Analytical Modeling of Asynchronous Event-Driven Readout Architectures Using Queueing Theory

TL;DR

This paper introduces an analytical queueing theory framework for modeling asynchronous event-driven readout architectures, enabling rapid design optimization and understanding of performance trade-offs.

Contribution

It develops a closed-form analytical model for asynchronous arbiter trees using queueing theory, accurately predicting performance and aiding design choices.

Findings

Model matches physical prototype results under various traffic conditions.

Reducing fan-in improves latency and reduces loss.

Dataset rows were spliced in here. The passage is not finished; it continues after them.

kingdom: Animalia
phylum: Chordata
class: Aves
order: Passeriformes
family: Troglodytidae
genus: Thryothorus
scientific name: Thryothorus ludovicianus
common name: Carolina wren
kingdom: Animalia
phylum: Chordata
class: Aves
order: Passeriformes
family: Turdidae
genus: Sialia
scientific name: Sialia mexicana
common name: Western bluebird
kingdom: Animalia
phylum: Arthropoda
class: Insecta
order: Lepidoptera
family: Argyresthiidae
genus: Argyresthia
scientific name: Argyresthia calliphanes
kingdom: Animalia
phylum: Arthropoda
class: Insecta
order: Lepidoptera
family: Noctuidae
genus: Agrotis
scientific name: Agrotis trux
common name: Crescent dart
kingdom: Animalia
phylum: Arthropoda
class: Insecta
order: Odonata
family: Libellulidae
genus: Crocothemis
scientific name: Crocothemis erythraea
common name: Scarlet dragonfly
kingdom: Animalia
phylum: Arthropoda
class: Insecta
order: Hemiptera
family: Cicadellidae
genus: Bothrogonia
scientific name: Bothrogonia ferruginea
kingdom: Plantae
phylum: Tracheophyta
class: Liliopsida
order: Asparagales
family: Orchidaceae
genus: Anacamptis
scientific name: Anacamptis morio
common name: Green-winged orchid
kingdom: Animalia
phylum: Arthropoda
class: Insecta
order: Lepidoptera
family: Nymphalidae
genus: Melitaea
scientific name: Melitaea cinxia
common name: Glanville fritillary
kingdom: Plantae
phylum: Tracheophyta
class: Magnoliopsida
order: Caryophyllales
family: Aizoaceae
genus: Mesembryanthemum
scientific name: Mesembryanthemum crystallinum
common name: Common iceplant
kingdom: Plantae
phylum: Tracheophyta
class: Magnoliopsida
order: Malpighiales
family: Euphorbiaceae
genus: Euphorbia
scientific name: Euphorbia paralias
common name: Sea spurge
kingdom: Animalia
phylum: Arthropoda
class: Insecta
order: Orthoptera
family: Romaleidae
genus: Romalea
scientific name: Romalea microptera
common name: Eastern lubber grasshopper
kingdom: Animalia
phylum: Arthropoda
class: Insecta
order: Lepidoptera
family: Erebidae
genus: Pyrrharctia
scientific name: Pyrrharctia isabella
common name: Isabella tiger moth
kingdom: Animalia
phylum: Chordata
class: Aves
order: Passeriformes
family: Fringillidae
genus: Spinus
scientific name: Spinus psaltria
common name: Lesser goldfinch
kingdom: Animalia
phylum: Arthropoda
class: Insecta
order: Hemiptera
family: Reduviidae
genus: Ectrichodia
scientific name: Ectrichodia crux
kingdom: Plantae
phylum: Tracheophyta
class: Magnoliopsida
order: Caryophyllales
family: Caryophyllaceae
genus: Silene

The framework enables rapid architectural sizing and optimization.

Abstract

Event-driven imagers and sensor arrays commonly employ asynchronous arbiter trees with a synchronous acknowledge to serialize requests. We present an analytical framework that models the root as an \(M/D/1\) queue with deterministic quantum \(T\) and implements losses at the sources through one-slot gating. The admitted rate, loss probability, utilization, and mean sojourn time are coupled by self-consistent relations; a closed form for \(\mathbb{E}[S_t]\) separates fixed path delay \(\tau_0\) from queueing effects. The framework matches post-layout results of a physical prototype over light to heavy traffic, reproducing saturation at \(1/T\) and the observed latency growth, while classical \(M/G/1/K\) and Engset-type abstractions diverge at higher occupancy. Because all relations are algebraic, they enable rapid sizing at design time, including the impact of partitioning into independent tiles: reducing fan-in lowers arbitration depth and \(\tau_0\), decreases loss, and improves latency at fixed \(T\), with throughput adding across tiles. The model thereby links architectural parameters to performance metrics and supports selection of acknowledge period, tiling, and link count under practical constraints.